*** Block opens ***

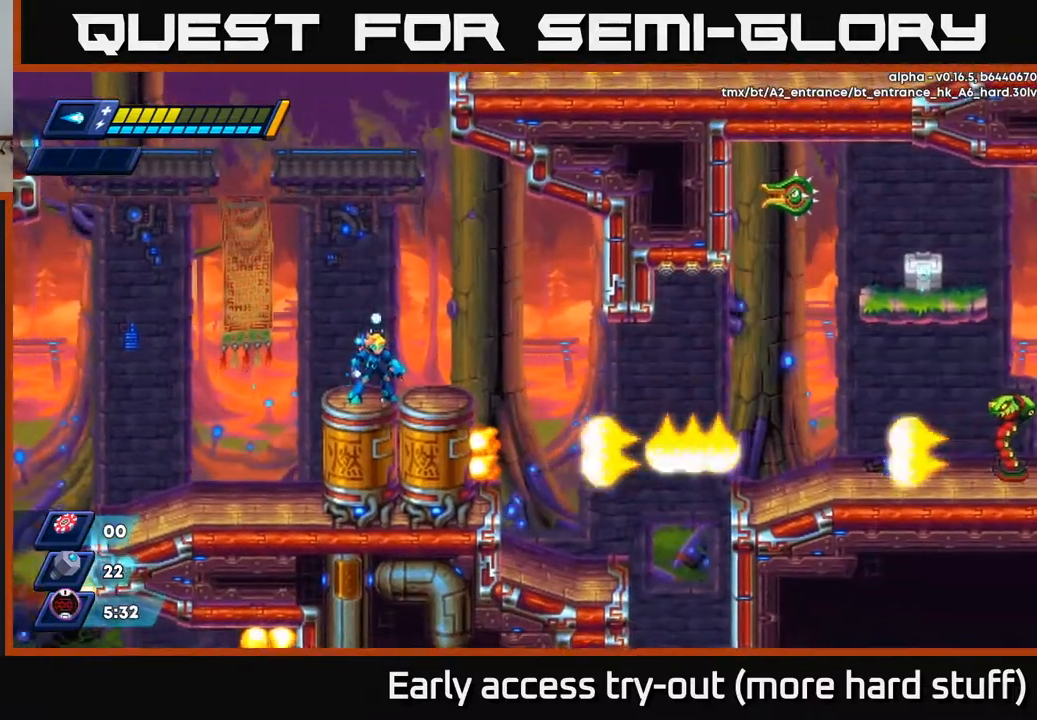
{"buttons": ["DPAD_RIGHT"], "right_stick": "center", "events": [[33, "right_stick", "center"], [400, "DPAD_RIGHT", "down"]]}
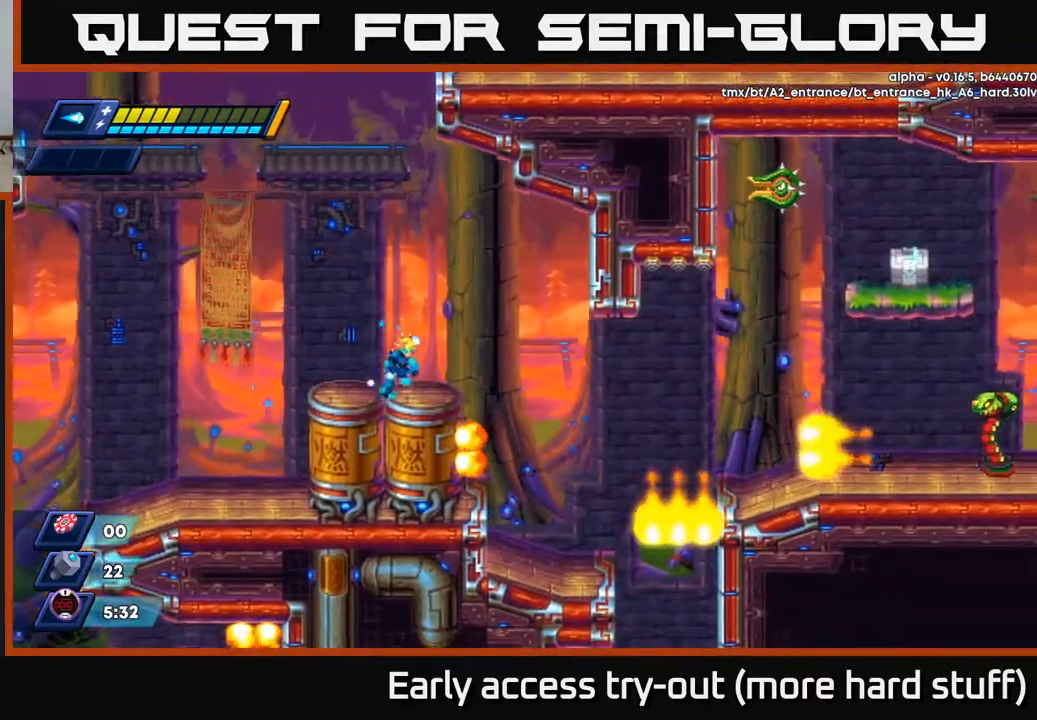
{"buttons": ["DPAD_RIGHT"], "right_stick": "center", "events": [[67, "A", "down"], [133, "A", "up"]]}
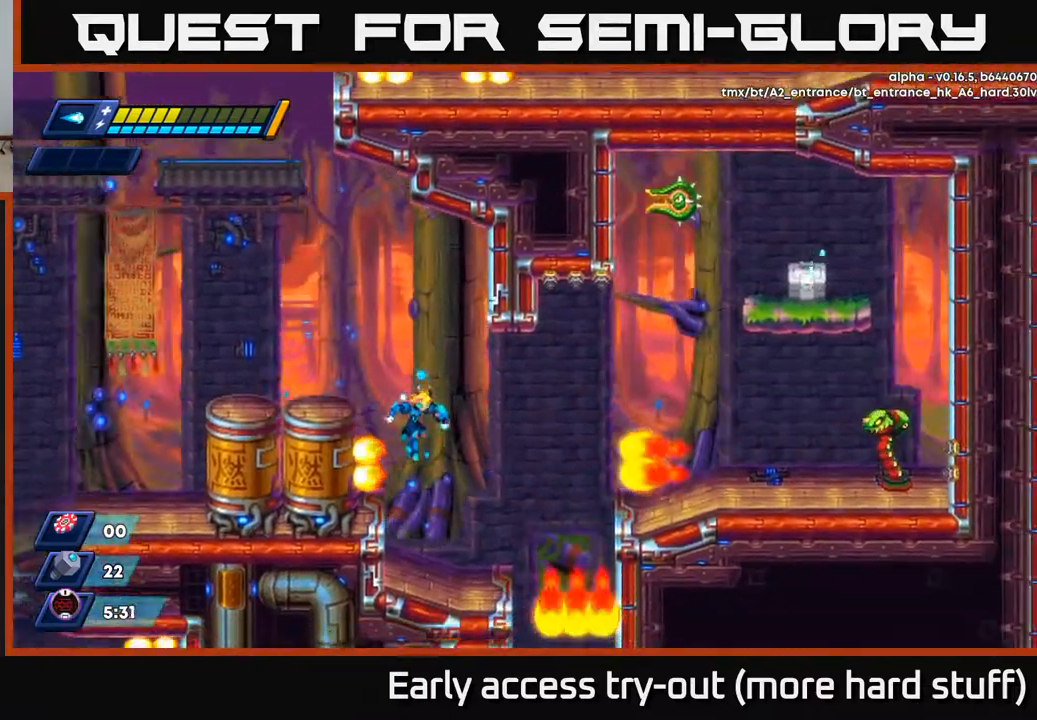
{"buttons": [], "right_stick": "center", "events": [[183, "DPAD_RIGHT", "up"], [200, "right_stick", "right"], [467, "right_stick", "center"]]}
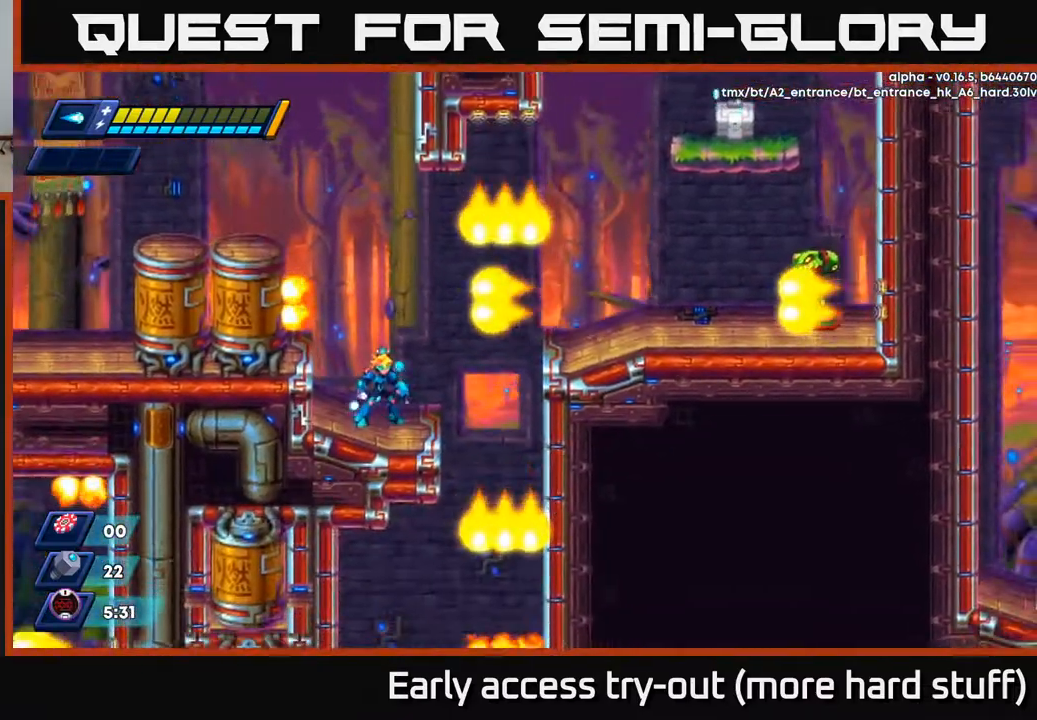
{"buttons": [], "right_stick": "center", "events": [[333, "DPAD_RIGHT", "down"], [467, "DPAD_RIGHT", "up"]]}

*** Block closes ***
*** Block opens ***

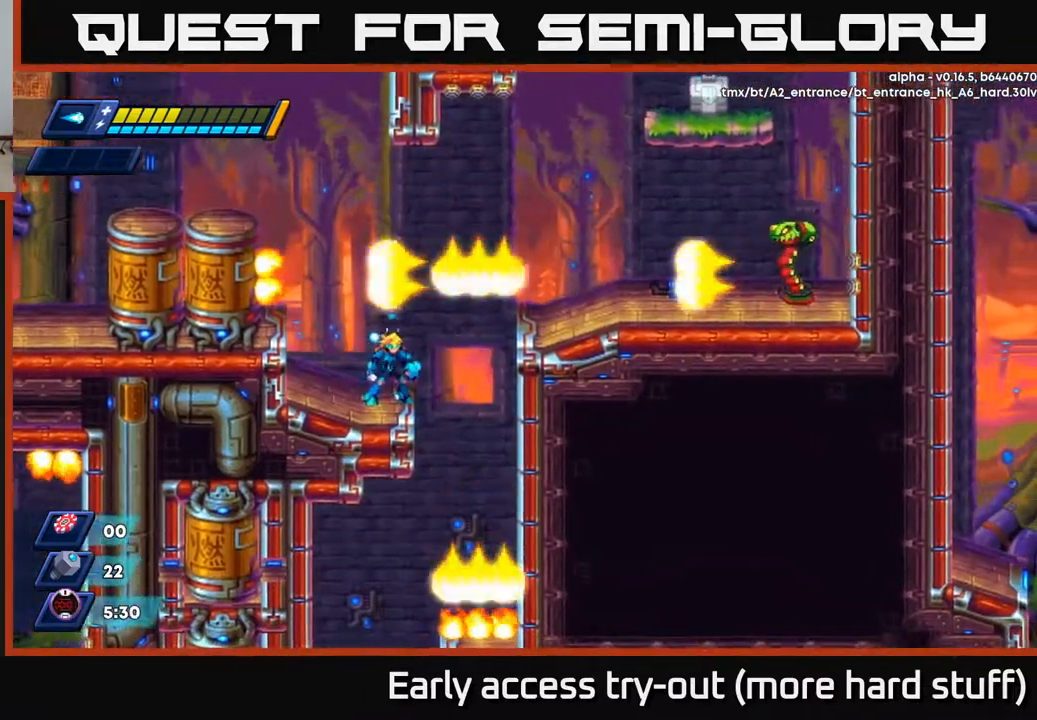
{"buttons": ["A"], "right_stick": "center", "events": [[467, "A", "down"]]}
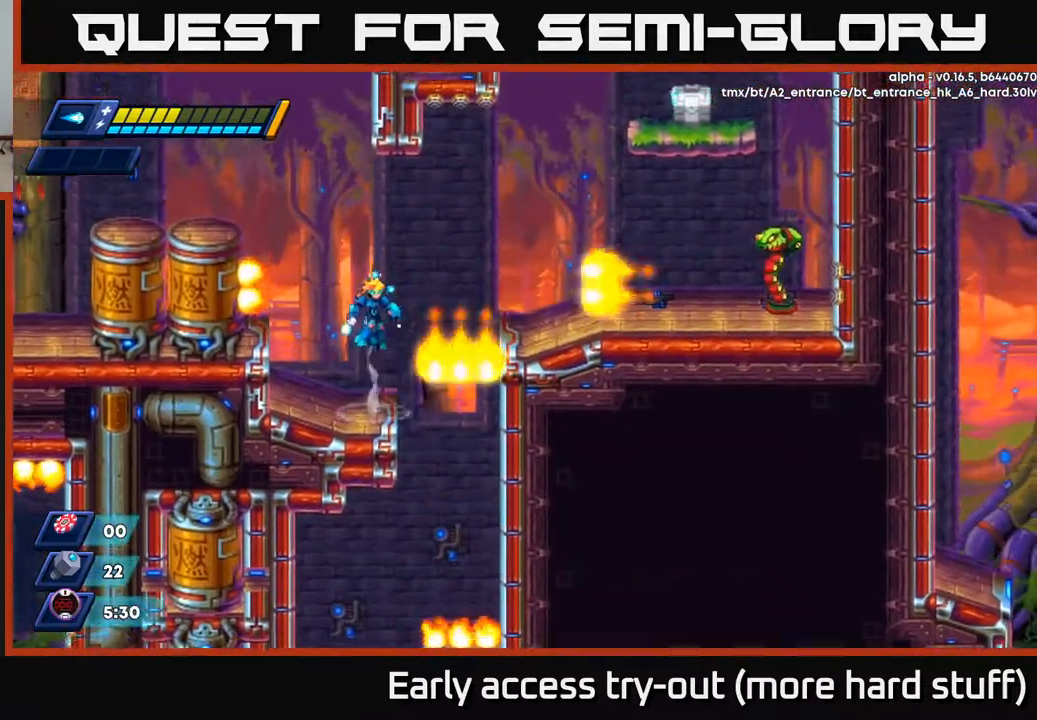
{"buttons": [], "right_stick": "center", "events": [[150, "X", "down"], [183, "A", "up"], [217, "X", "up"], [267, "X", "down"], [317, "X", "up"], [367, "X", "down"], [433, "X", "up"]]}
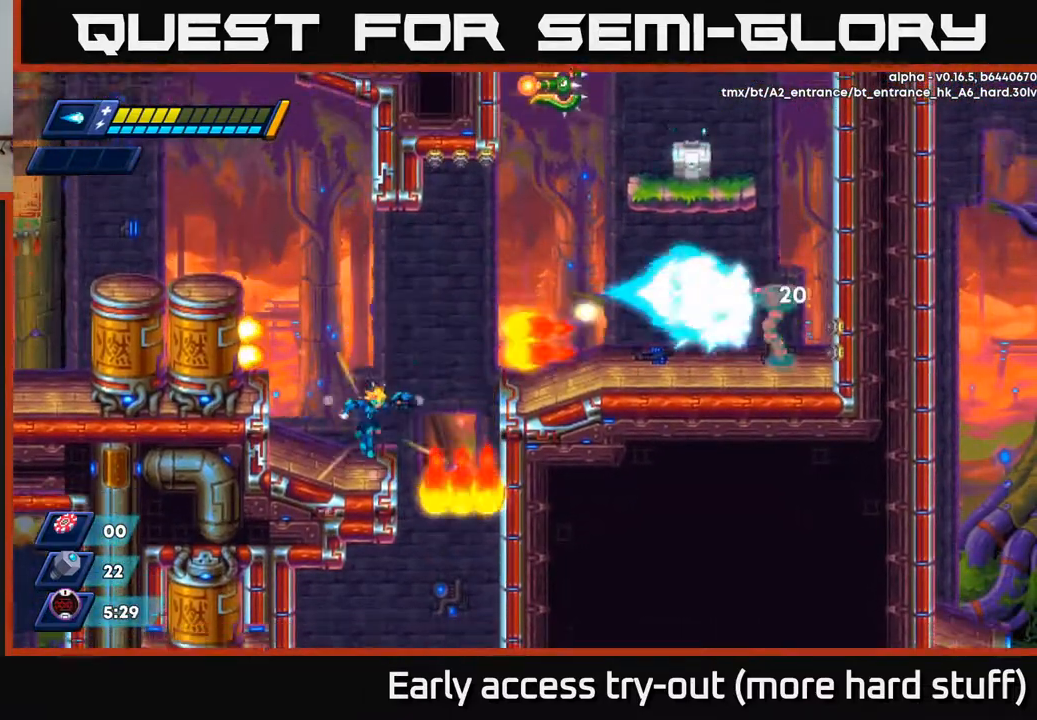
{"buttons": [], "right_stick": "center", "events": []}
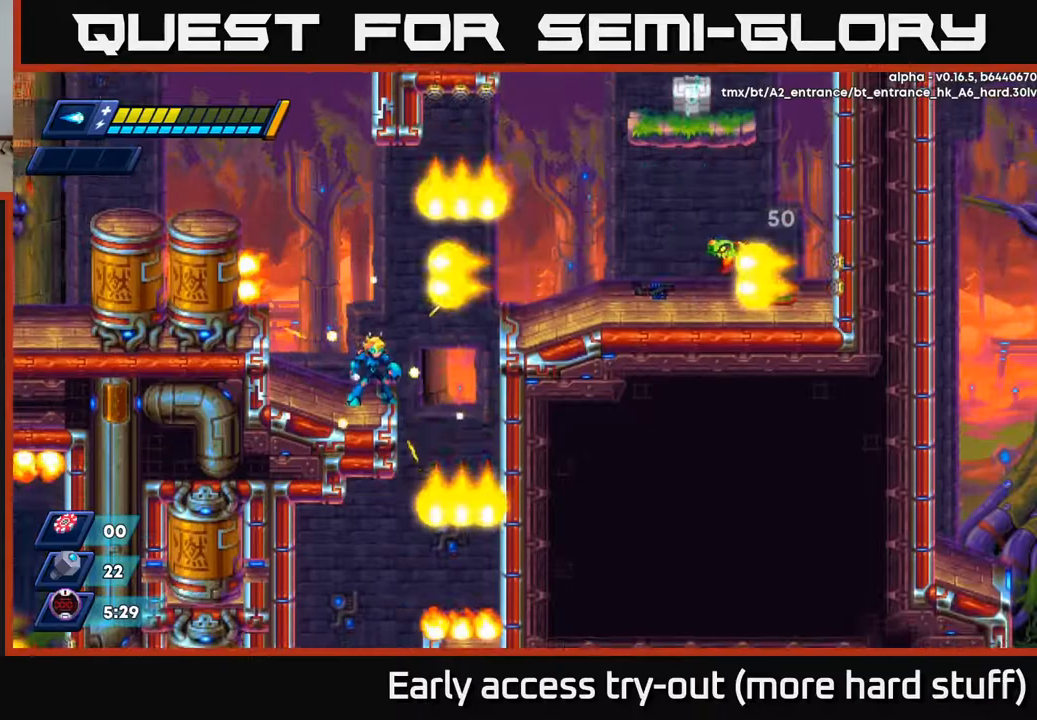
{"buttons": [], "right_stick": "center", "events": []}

*** Block closes ***

-- What you have to do --
Lines holding the word "down" in the records above: how many are there? Answer with the number only.

-- Task output --
5